Vorbereitung der befristeten Vollzeitpflegestellen
Die Werbung von Pflegepersonen für die befristete Vollzeitpflege erfolgt durch Öffentlichkeitsarbeit unter Einbeziehung der verschiedenen Medien. Interessierte Einzelpersonen, Paare und Familien erhalten in einem Erstgespräch Informationen zur befristeten Vollzeitpflege hinsichtlich Voraussetzungen, Aufgaben, Leistungen, vertraglicher Vereinbarungen.
Die weitere Vorbereitung der Pflegepersonen findet in Gruppenarbeit und/oder Einzelgesprächen statt, in der sich die Bewerber theoretisch und praktisch mit den Themen der befristeten Vollzeitpflege auseinandersetzen. Die Themenbereiche sind vielfältig und beschäftigen sich beispielsweise mit den Familien der Pflegekinder und ihren Ressourcen, mit der kindlichen Entwicklung, den Ursachen für Entwicklungsdefizite bzw. Verhaltensstörungen, mit den Chancen für das Herkunftssystem und mit der Aufgabe und Rolle der Pflegepersonen in dieser erzieherischen Hilfeform.

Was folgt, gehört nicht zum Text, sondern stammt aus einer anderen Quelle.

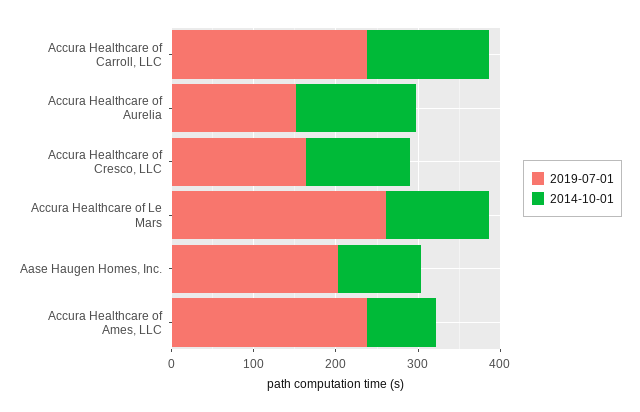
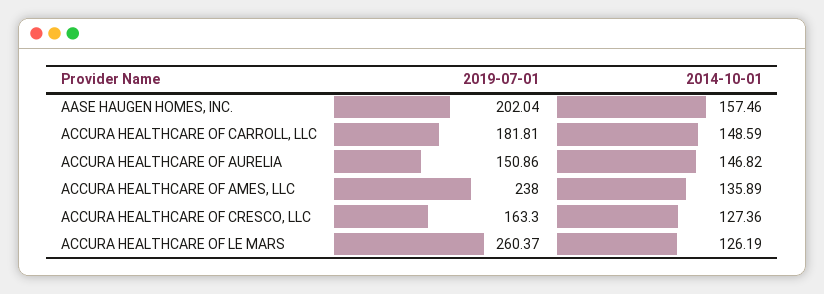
2019-07-01, Accura Healthcare of Carroll, LLC: 240 -> 181.81
2014-10-01, Aase Haugen Homes, Inc.: 100 -> 157.46
2014-10-01, Accura Healthcare of Ames, LLC: 80 -> 135.89

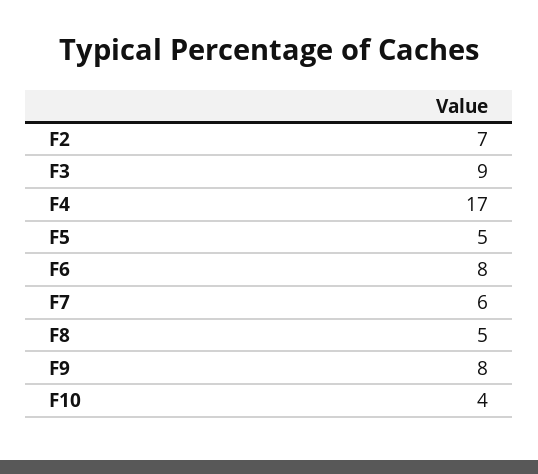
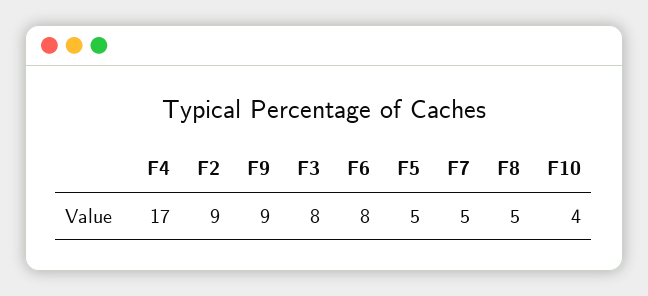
F2: 7 -> 9
F3: 9 -> 8
F7: 6 -> 5
F9: 8 -> 9

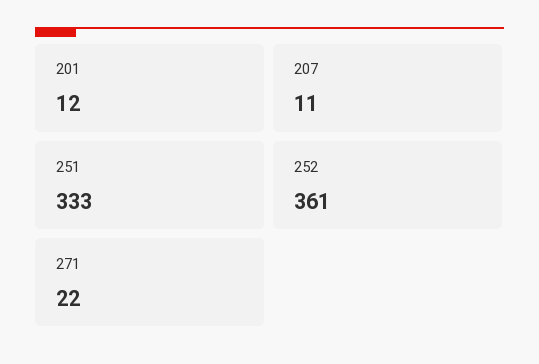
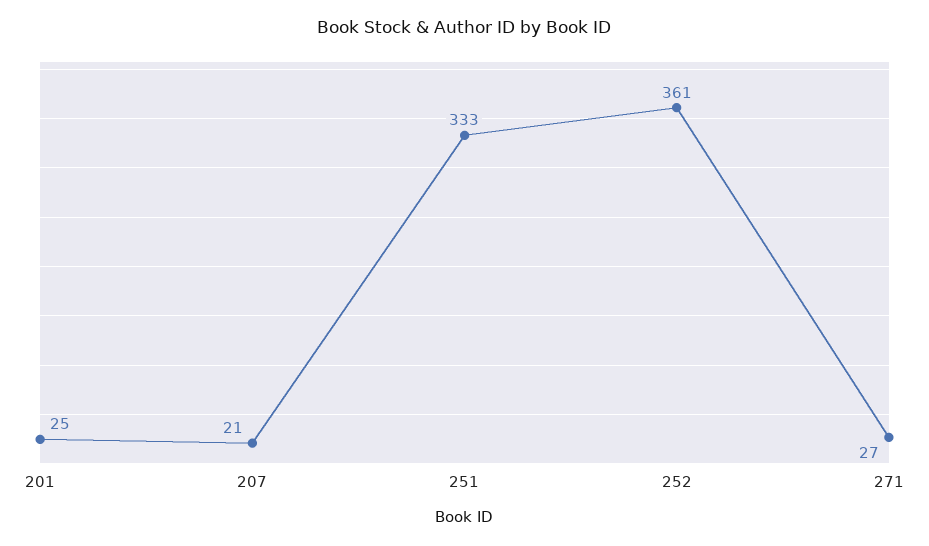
201: 12 -> 25
207: 11 -> 21
271: 22 -> 27

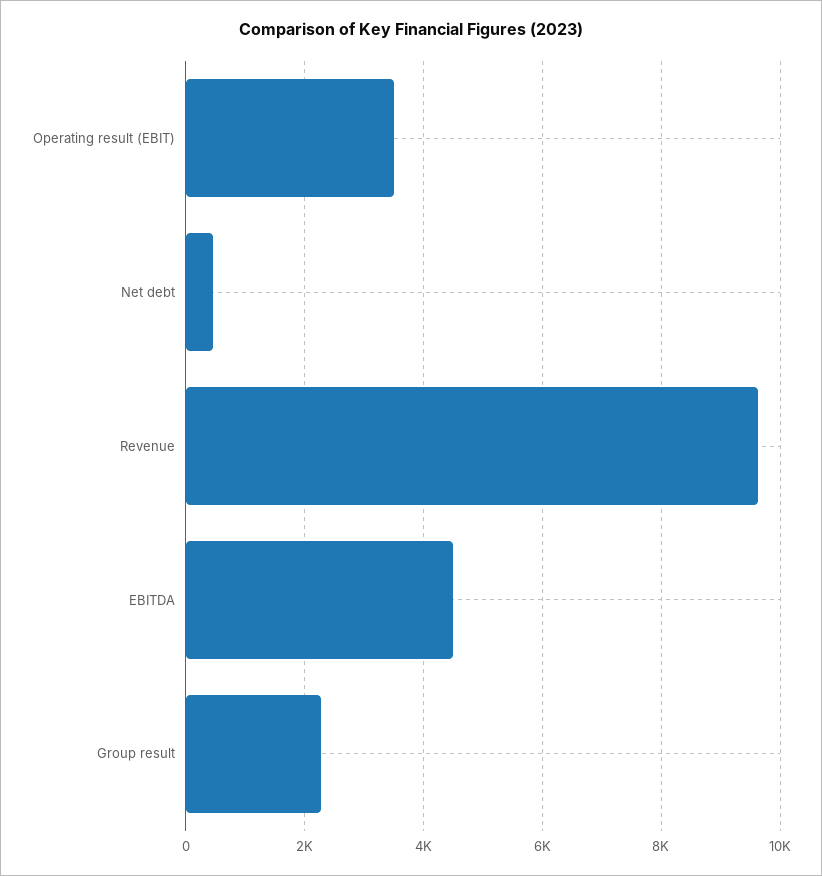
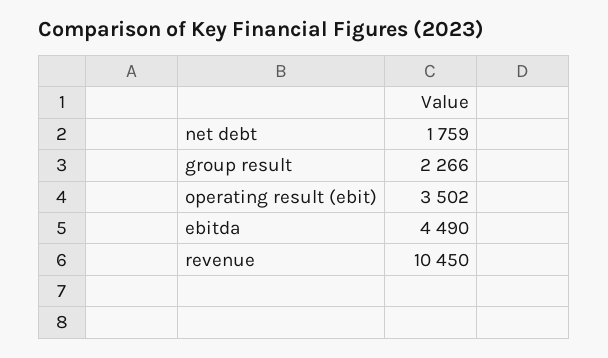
Net debt: 400 -> 1759
Revenue: 9600 -> 10450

Die Vorbereitung vermittelt den Bewerbern ein realistisches Bild von den Aufgaben der befristeten Vollzeitpflegestelle und den damit an sie gestellten Anforderungen. Sie unterstützt die Bewerber in ihrem Entscheidungsprozess und verschafft den Fachkräften einen Einblick über die Eignung der Bewerber. In einem Auswertungsgespräch werden mit dem Bewerber seine konkreten Vorstellungen bzgl. eines aufzunehmenden Kindes, seine Fähigkeiten und seine Belastbarkeitsgrenze aufgezeigt und ein Bewerberprofil erarbeitet.
Begleitung und Beratung der Pflegepersonen während des Prozesses
Im Vorfeld der Vermittlung erhält die Pflegeperson umfassende Informationen hinsichtlich Vorgeschichte, Entwicklungsstand und Persönlichkeit des Pflegekindes, sowie Ressourcen der Familie, die nach Einschätzung der Fachkräfte während der befristeten Vollzeitpflege aktiviert werden und zur Verbesserung der Erziehungsaufgaben beitragen können.
Die Fachkraft begleitet das Kennen lernen der beiden Familiensysteme, unterstützt die Pflegefamilie in der Anbahnungsphase und berät sie im fortlaufenden Prozess.
Die regelmäßig stattfindenden Besuchskontakte werden von der Fachkraft vorbereitet, begleitet und in nachgehenden Gesprächen reflektiert.
Die Beendigung der zeitlich befristeten Vollzeitpflege durch Rückführung des Kindes erfordert die Vorbereitung und Begleitung der Pflegepersonen durch die Fachkraft.
Bei der zeitlich befristeten Vollzeitpflege ist der Aufenthalt des Kindes/ des Jugendlichen mit der klaren Rückkehrperspektive in seine Herkunftsfamilie verbunden. Sie bleiben, mit Blick auf die geplante Rückführung, während dieser Zeit die Hauptbezugspersonen des Kindes/Jugendlichen.